Berlin: Kulturelle Highlights & Film als Programm
Georg Kuntner, Marie-Lisa Göttinger, Saskia Rasmussen, Christian Munk
„Für mich war es ein Erlebnis der besonderen Art - Kunst auf höchstem Niveau, kulturelle Aspekte und der Spaß kamen dabei auch nicht zu kurz“, so Student Christian Munk. Das gut organisierte Programm ergab ein tolles Verhältnis zwischen geplanten und frei wählbaren Teilen. Neben wichtigen kulturellen Sehenswürdigkeiten wie der Berliner Mauer, der Siegessäule und dem Denkmal für die ermordeten Juden Europas standen auch Plätze wie der „Teufelsberg“ Berlin, die man als Reisender eher selten zu Gesicht bekommt, am Programm.

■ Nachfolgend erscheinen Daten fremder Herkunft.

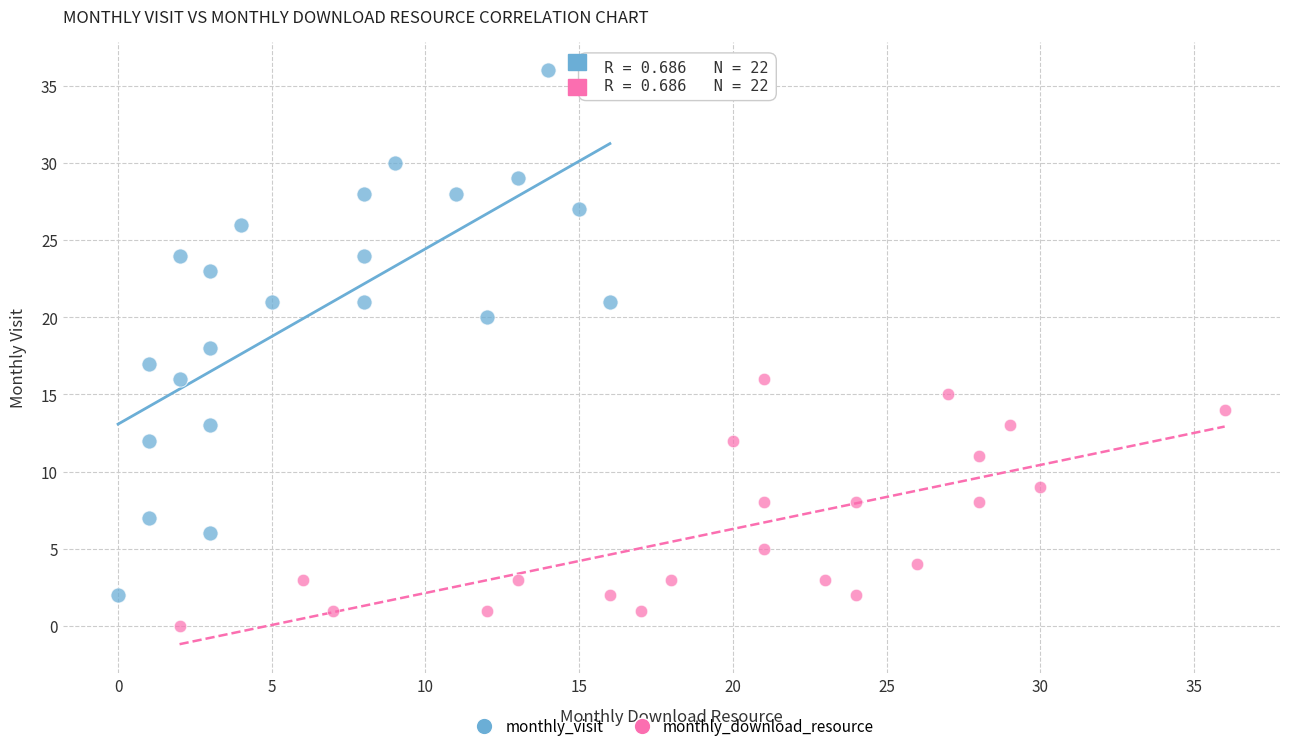

Which series has the largest Y range (max minus min)?

monthly_visit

Die Studierenden mussten für ihren Master Schwerpunkt „Experimentelle Medien“ Audio- und Videoaufnahmen über einen spannenden und interessanten Ort Berlins nach eigener Wahl durchführen. Im Vorfeld hatten die Studierenden die Aufgabe umfangreiche Recherchen und Konzepte zu ihren Schauplätzen zu entwickeln und im Anschluss wieder zurück in St. Pölten aus dem aufgenommenen Material experimentelle Medienproduktionen umzusetzen.
Durch das Top Equipment des Verleihservice der Fachhochschule konnten die Studierenden vor Ort mit Kameras der Marke Canon 5D Mark II ihre Aufnahmen machen. Die dabei entstandenen Filme und Multimedia Projekte sind Teil der geforderten Semesterarbeiten.
Kunsthaus Tacheles
Bei seiner letzten Berlinreise konnte der Student Christian Munk Kontakte mit lokalen Künstlern schließen, wodurch deren Präsenz und Performance in seinen entstandenen Film einfließen konnte. Gemeinsam mit Georg Kuntner hat Christian Munk das Kunsthaus Tacheles dafür als perfekten Recherche und Drehort ausgewählt, um den Plan in die Tat umzusetzen.
„Die Stadt Berlin hat für mich eine besondere Ausstrahlung, da in diesem Meltingpot Kunst und multikulturelles Flair auf eine spezielle Art zusammentreffen. Die Eindrücke und die Erlebnisse waren für mich eine große Bereicherung, die ich gemeinsam mit meinen StudienkollegInnen teilen und mit nach Hause nehmen konnte“, so Munk.
Kunsthaus Tacheles
„Gerade im Masterstudium ist ein erhöhtes Maß an Professionalität, Einsatzbereitschaft und auch Kreativität von den Studierenden gefordert, das sich mit dieser Studienreise wieder einmal perfekt unter Beweis gestellt hat. Die begrenzten Spezialisierungsgruppen im Masterstudiengang Digitale Medientechnologien erlauben einen intensiven und direkten Austausch zwischen Studierenden und Lehrenden, womit solche Studienreisen zu einer sinnvollen Ergänzung und Verdichtung beitragen.“, so FH-Prof. Mag. Markus Wintersberger, der die Studienreise organisiert und auch begleitet hat.